## Task item
Starting at the line that has "Almost 11 months" and stopping after the line that has "The two major", reproduce the listing below exactly; omit everything else.

## Source material
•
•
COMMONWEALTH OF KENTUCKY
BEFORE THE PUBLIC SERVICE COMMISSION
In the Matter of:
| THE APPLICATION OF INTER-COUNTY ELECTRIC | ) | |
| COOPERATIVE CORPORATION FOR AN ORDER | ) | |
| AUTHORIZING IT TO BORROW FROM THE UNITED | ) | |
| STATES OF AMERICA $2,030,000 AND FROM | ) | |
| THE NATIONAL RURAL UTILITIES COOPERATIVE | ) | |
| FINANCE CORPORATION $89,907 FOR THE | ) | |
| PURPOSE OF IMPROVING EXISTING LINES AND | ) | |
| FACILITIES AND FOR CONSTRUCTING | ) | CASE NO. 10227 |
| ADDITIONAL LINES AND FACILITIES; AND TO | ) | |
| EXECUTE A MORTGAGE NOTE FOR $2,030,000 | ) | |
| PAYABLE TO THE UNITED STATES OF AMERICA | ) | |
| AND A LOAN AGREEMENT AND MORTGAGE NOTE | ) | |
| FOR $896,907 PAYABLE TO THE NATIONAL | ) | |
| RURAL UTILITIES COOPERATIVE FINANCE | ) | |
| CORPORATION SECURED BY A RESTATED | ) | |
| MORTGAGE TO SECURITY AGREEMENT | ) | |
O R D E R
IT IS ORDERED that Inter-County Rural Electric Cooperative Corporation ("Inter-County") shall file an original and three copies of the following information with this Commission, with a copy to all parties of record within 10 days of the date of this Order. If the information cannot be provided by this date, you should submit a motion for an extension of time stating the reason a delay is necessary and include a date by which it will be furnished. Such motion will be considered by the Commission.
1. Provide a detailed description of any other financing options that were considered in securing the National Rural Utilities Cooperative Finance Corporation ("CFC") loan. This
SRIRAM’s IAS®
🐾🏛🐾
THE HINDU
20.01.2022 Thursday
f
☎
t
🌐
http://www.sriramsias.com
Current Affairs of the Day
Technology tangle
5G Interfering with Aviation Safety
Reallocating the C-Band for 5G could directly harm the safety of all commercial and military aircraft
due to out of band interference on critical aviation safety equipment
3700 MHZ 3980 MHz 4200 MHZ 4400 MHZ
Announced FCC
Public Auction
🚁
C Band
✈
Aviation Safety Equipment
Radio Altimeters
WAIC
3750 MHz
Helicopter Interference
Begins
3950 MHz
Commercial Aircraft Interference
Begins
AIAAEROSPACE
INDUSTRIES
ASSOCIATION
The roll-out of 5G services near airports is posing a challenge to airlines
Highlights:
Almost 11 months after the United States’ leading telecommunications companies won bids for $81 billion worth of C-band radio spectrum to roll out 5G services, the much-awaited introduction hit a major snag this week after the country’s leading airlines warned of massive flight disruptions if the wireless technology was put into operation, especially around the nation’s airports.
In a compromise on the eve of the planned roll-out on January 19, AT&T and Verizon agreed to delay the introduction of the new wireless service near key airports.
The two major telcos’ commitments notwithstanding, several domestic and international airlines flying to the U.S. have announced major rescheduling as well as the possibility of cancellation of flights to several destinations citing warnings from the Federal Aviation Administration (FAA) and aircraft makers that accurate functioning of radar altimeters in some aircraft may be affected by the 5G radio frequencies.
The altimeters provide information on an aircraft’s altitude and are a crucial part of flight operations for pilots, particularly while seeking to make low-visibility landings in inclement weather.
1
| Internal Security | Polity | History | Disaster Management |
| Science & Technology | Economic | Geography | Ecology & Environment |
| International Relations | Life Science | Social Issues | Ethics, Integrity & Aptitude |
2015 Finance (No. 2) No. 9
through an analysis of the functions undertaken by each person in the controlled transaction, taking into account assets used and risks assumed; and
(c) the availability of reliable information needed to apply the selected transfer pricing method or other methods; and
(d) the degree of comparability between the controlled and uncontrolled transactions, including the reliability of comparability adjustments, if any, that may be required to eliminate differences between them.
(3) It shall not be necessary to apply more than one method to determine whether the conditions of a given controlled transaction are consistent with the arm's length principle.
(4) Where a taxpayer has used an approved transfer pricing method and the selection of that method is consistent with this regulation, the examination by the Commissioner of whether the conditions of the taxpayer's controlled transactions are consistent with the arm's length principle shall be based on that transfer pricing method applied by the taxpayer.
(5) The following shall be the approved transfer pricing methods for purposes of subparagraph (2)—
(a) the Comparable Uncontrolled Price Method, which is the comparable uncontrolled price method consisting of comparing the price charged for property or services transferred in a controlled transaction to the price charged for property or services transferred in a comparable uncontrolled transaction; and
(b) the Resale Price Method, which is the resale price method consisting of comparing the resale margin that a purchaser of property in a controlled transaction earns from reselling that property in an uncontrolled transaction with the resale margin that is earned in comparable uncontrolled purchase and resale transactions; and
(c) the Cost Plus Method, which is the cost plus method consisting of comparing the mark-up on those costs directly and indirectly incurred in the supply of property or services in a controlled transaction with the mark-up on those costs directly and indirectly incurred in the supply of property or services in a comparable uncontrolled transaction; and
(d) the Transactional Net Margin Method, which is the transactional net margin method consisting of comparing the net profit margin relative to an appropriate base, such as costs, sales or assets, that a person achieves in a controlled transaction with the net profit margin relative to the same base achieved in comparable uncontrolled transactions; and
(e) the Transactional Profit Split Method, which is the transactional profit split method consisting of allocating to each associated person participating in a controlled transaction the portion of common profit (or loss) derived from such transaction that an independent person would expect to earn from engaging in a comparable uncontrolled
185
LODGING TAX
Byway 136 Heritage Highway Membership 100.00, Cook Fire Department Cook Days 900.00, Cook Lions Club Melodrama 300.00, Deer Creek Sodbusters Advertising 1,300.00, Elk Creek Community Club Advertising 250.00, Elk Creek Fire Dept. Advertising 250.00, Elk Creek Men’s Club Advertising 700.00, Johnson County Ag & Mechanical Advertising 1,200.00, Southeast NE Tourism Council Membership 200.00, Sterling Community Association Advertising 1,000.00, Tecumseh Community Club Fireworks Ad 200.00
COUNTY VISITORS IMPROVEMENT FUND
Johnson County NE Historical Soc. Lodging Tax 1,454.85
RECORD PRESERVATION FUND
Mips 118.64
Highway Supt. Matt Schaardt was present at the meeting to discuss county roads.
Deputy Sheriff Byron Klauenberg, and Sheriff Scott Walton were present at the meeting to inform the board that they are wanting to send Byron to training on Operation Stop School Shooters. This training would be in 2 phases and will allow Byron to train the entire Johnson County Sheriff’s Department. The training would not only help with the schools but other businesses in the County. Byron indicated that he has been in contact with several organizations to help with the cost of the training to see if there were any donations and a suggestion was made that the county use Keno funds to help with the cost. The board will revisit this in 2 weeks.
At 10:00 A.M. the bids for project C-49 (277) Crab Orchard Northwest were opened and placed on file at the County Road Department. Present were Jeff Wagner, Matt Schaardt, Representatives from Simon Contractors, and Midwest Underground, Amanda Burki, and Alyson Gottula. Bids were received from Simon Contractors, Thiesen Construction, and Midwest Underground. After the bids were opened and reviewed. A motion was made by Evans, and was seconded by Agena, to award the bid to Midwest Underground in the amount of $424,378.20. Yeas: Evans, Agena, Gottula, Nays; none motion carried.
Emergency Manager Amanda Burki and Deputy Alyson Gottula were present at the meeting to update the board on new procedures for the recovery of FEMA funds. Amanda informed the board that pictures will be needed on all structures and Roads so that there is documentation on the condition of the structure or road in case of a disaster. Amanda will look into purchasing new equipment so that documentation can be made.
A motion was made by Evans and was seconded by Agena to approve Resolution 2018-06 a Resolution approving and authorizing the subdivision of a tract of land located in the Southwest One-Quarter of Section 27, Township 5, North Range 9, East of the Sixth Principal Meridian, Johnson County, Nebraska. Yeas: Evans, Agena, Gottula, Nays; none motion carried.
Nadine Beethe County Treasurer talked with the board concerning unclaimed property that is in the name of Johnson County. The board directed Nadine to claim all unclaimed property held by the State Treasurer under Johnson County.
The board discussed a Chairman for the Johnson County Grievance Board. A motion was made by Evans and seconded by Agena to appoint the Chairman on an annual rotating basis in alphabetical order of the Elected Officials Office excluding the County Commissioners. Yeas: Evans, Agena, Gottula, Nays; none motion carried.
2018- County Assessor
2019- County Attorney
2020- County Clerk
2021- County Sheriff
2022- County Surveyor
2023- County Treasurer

## Expected answer
Almost 11 months after the United States’ leading telecommunications companies won bids for $81 billion worth of C-band radio spectrum to roll out 5G services, the much-awaited introduction hit a major snag this week after the country’s leading airlines warned of massive flight disruptions if the wireless technology was put into operation, especially around the nation’s airports.
In a compromise on the eve of the planned roll-out on January 19, AT&T and Verizon agreed to delay the introduction of the new wireless service near key airports.
The two major telcos’ commitments notwithstanding, several domestic and international airlines flying to the U.S. have announced major rescheduling as well as the possibility of cancellation of flights to several destinations citing warnings from the Federal Aviation Administration (FAA) and aircraft makers that accurate functioning of radar altimeters in some aircraft may be affected by the 5G radio frequencies.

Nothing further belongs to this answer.